Smith and Galen challenged the decision on free-exercise grounds. The case went through the Oregon courts, with its supreme court deciding that the petitioners were entitled to unemployment benefits. When the case first came to the U.S. Supreme Court, it was sent back to Oregon so that state courts could decide whether sacramental use of peyote was in fact proscribed by the state's controlled-substance law—a matter disputed by the parties. The Oregon Supreme Court held that the petitioners' apparently religiously inspired use of peyote did indeed fall within the prohibition of the Oregon statute, which "makes no exception for the sacramental use" of the drug. That court then concluded that this prohibition violated the free-exercise provision, and that the petitioners were therefore entitled to unemployment compensation.
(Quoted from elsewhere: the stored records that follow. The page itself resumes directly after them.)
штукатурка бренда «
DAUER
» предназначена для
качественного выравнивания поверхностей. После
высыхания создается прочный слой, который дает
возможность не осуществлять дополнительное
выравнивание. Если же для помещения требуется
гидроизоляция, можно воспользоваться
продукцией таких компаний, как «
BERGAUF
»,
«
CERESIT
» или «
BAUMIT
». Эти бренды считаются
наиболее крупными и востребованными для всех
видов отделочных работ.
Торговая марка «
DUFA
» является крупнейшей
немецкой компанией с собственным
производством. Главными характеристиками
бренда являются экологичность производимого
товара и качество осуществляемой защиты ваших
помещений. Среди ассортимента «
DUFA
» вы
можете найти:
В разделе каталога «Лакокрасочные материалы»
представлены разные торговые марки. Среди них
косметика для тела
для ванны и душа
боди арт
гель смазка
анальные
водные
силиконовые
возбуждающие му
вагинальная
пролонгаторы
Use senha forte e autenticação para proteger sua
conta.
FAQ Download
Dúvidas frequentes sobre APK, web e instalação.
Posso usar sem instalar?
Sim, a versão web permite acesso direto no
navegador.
On appeal, the U.S. Supreme Court reversed this judgment: "[A]n individual's religious beliefs [do not] excuse him from compliance with an otherwise valid law prohibiting conduct that the State is free to regulate." (A year later the Oregon legislature voted to change the law so that such persons as Alfred Smith and Galen Black would be eligible for unemployment benefits; see note 8 in the opinions.)
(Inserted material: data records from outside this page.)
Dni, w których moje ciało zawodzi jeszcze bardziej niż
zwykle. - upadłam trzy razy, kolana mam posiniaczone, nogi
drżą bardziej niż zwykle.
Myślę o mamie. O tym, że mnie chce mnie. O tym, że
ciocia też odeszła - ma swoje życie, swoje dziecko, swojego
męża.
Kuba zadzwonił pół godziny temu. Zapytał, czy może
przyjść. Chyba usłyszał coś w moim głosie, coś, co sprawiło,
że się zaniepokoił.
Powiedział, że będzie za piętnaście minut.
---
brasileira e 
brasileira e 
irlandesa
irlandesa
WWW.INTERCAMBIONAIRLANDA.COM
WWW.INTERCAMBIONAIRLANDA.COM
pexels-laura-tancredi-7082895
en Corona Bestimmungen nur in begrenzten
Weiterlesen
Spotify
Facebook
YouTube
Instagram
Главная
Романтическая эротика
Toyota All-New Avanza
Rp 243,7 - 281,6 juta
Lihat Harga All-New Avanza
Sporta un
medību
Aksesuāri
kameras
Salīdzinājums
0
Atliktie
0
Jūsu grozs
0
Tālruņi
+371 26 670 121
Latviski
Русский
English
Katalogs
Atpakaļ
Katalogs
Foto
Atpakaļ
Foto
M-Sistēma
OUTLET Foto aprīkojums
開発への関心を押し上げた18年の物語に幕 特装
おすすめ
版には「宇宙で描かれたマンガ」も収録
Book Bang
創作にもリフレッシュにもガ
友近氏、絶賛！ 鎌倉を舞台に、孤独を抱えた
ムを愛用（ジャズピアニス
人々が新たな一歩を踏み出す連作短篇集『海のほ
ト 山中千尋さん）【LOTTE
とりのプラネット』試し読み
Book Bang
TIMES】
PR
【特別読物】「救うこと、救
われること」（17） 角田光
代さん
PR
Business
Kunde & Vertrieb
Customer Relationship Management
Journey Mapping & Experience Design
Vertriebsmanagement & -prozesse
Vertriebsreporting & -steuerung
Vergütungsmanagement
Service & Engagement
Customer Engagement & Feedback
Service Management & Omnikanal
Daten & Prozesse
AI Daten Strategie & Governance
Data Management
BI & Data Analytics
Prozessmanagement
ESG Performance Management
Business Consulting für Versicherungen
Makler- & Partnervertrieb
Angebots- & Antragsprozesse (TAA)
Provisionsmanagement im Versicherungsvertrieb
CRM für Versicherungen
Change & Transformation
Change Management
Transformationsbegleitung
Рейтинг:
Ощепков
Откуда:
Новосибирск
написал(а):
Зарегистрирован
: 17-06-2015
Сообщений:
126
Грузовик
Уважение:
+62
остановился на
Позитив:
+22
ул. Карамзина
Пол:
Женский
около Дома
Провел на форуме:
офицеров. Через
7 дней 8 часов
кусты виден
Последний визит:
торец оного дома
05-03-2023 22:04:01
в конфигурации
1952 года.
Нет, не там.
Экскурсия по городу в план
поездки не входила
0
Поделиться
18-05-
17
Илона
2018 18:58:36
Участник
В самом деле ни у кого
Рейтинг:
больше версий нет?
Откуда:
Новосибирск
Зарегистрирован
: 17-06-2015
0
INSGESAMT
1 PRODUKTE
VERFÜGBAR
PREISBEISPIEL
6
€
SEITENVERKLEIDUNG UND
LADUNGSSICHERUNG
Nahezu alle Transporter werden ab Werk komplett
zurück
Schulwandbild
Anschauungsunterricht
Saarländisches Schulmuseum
The case produced three opinions—Scalia's, for the Court, expressing the views of five members; Justice Sandra Day O'Connor's, concurring in the judgment but disagreeing with the Court's jurisprudence; and Justice Harry Blackmun's, in dissent. All three are presented here.

The decision in Smith was sharply criticized by groups and individuals ordinarily on opposite sides of the theological and political spectrum. Both religious liberals (the National Council of Churches) and religious conservatives (including Richard John Neuhaus, editor of First Things) faulted Scalia's opinion, as did both the American Jewish Committee, sponsor of Commentary, and the liberal American Jewish Congress. The American Civil Liberties Union, People for the American Way, and the American Humanist Association denounced the decision. Joining them were constitutional lawyers normally not aligned with their positions, such as Michael McConnell of the University of Chicago Law School. For negative evaluations of Smith, see Edward McGlynn Gaffney, Douglas Laycock, and Michael W. McConnell, "An Open Letter to the Religious Community," First Things, March 1991. For a view substantially in agreement with Justice Scalia's opinion, see Gerard V. Bradley, "Beguiled: Free Exercise Exemptions and the Siren Song of Liberalism," Hofstra Law Review 20 (1991): 245. By the spring of 1993, legislation to restore the conduct exemption to free-exercise jurisprudence seemed a strong possibility. Also in 1993, the Court explicitly reaffirmed the Smith decision in Church of the Lukumi v. Hialeah.

Participating in Employment Division v. Smith, decided April 17, 1990, were Chief Justice William H. Rehnquist and Associate Justices Harry A. Blackmun, William J. Brennan, Jr., Thurgood Marshall, Sandra Day O'Connor, Lewis F. Powell, Jr., Antonin Scalia, John Paul Stevens, and Byron R. White.